Source texts of formatted documents:

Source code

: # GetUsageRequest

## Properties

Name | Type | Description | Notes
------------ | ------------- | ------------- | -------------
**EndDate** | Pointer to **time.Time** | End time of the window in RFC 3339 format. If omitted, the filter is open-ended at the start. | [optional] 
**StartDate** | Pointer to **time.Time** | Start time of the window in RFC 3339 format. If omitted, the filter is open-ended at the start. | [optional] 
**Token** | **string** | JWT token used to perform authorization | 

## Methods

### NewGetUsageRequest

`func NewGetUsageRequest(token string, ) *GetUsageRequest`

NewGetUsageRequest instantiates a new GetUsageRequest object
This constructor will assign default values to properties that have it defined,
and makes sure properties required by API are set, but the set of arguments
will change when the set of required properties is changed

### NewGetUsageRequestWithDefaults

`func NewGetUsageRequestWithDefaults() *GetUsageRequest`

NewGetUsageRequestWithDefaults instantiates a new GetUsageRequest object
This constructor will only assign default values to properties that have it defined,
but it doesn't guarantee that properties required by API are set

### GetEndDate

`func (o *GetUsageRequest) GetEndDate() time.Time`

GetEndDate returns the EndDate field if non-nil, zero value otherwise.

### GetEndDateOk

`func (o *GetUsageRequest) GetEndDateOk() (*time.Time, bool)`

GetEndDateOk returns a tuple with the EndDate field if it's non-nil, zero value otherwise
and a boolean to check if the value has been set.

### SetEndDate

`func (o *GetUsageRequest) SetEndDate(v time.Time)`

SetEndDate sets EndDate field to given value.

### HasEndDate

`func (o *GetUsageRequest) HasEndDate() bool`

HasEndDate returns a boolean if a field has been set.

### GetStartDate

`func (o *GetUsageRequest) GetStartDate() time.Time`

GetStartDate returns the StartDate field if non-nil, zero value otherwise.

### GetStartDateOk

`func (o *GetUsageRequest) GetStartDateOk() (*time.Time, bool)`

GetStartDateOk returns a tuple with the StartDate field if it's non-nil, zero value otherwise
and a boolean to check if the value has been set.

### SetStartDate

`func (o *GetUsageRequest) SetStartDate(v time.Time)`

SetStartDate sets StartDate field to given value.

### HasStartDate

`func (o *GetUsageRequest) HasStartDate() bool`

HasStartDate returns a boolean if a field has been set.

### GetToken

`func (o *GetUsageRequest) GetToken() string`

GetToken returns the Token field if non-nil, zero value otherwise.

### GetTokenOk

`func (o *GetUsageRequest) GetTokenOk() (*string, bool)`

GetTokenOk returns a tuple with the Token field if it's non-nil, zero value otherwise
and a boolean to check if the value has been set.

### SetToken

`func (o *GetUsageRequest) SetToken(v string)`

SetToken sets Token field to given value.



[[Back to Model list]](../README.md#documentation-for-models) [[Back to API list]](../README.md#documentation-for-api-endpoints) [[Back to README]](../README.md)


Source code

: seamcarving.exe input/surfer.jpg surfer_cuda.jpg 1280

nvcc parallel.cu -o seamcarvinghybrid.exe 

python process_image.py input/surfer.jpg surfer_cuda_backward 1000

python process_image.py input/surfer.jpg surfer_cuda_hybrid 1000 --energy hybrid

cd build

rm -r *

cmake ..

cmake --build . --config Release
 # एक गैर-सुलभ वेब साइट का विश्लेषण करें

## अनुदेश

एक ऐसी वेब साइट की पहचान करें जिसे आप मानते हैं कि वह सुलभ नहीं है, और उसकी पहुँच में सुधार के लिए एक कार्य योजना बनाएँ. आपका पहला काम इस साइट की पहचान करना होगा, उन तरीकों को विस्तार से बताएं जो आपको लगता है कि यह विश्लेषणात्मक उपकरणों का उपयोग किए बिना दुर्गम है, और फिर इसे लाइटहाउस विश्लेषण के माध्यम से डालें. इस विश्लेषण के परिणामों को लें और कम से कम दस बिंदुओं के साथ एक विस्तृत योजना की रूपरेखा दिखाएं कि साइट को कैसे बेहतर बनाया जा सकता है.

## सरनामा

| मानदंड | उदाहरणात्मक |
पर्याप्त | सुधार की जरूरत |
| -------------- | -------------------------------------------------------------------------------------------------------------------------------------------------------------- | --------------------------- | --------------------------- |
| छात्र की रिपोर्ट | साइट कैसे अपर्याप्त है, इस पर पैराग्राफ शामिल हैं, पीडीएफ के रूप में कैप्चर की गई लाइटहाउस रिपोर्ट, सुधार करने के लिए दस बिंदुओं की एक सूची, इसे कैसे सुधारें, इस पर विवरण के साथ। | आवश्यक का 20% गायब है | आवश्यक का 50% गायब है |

**To-do item**
Update the records by replacing "RFC 3339" with "ISO 8601" everywhere it appears. Leave all other text unchanged.

**Expected answer**
Source code

: # GetUsageRequest

## Properties

Name | Type | Description | Notes
------------ | ------------- | ------------- | -------------
**EndDate** | Pointer to **time.Time** | End time of the window in ISO 8601 format. If omitted, the filter is open-ended at the start. | [optional] 
**StartDate** | Pointer to **time.Time** | Start time of the window in ISO 8601 format. If omitted, the filter is open-ended at the start. | [optional] 
**Token** | **string** | JWT token used to perform authorization | 

## Methods

### NewGetUsageRequest

`func NewGetUsageRequest(token string, ) *GetUsageRequest`

NewGetUsageRequest instantiates a new GetUsageRequest object
This constructor will assign default values to properties that have it defined,
and makes sure properties required by API are set, but the set of arguments
will change when the set of required properties is changed

### NewGetUsageRequestWithDefaults

`func NewGetUsageRequestWithDefaults() *GetUsageRequest`

NewGetUsageRequestWithDefaults instantiates a new GetUsageRequest object
This constructor will only assign default values to properties that have it defined,
but it doesn't guarantee that properties required by API are set

### GetEndDate

`func (o *GetUsageRequest) GetEndDate() time.Time`

GetEndDate returns the EndDate field if non-nil, zero value otherwise.

### GetEndDateOk

`func (o *GetUsageRequest) GetEndDateOk() (*time.Time, bool)`

GetEndDateOk returns a tuple with the EndDate field if it's non-nil, zero value otherwise
and a boolean to check if the value has been set.

### SetEndDate

`func (o *GetUsageRequest) SetEndDate(v time.Time)`

SetEndDate sets EndDate field to given value.

### HasEndDate

`func (o *GetUsageRequest) HasEndDate() bool`

HasEndDate returns a boolean if a field has been set.

### GetStartDate

`func (o *GetUsageRequest) GetStartDate() time.Time`

GetStartDate returns the StartDate field if non-nil, zero value otherwise.

### GetStartDateOk

`func (o *GetUsageRequest) GetStartDateOk() (*time.Time, bool)`

GetStartDateOk returns a tuple with the StartDate field if it's non-nil, zero value otherwise
and a boolean to check if the value has been set.

### SetStartDate

`func (o *GetUsageRequest) SetStartDate(v time.Time)`

SetStartDate sets StartDate field to given value.

### HasStartDate

`func (o *GetUsageRequest) HasStartDate() bool`

HasStartDate returns a boolean if a field has been set.

### GetToken

`func (o *GetUsageRequest) GetToken() string`

GetToken returns the Token field if non-nil, zero value otherwise.

### GetTokenOk

`func (o *GetUsageRequest) GetTokenOk() (*string, bool)`

GetTokenOk returns a tuple with the Token field if it's non-nil, zero value otherwise
and a boolean to check if the value has been set.

### SetToken

`func (o *GetUsageRequest) SetToken(v string)`

SetToken sets Token field to given value.



[[Back to Model list]](../README.md#documentation-for-models) [[Back to API list]](../README.md#documentation-for-api-endpoints) [[Back to README]](../README.md)


Source code

: seamcarving.exe input/surfer.jpg surfer_cuda.jpg 1280

nvcc parallel.cu -o seamcarvinghybrid.exe 

python process_image.py input/surfer.jpg surfer_cuda_backward 1000

python process_image.py input/surfer.jpg surfer_cuda_hybrid 1000 --energy hybrid

cd build

rm -r *

cmake ..

cmake --build . --config Release
 # एक गैर-सुलभ वेब साइट का विश्लेषण करें

## अनुदेश

एक ऐसी वेब साइट की पहचान करें जिसे आप मानते हैं कि वह सुलभ नहीं है, और उसकी पहुँच में सुधार के लिए एक कार्य योजना बनाएँ. आपका पहला काम इस साइट की पहचान करना होगा, उन तरीकों को विस्तार से बताएं जो आपको लगता है कि यह विश्लेषणात्मक उपकरणों का उपयोग किए बिना दुर्गम है, और फिर इसे लाइटहाउस विश्लेषण के माध्यम से डालें. इस विश्लेषण के परिणामों को लें और कम से कम दस बिंदुओं के साथ एक विस्तृत योजना की रूपरेखा दिखाएं कि साइट को कैसे बेहतर बनाया जा सकता है.

## सरनामा

| मानदंड | उदाहरणात्मक |
पर्याप्त | सुधार की जरूरत |
| -------------- | -------------------------------------------------------------------------------------------------------------------------------------------------------------- | --------------------------- | --------------------------- |
| छात्र की रिपोर्ट | साइट कैसे अपर्याप्त है, इस पर पैराग्राफ शामिल हैं, पीडीएफ के रूप में कैप्चर की गई लाइटहाउस रिपोर्ट, सुधार करने के लिए दस बिंदुओं की एक सूची, इसे कैसे सुधारें, इस पर विवरण के साथ। | आवश्यक का 20% गायब है | आवश्यक का 50% गायब है |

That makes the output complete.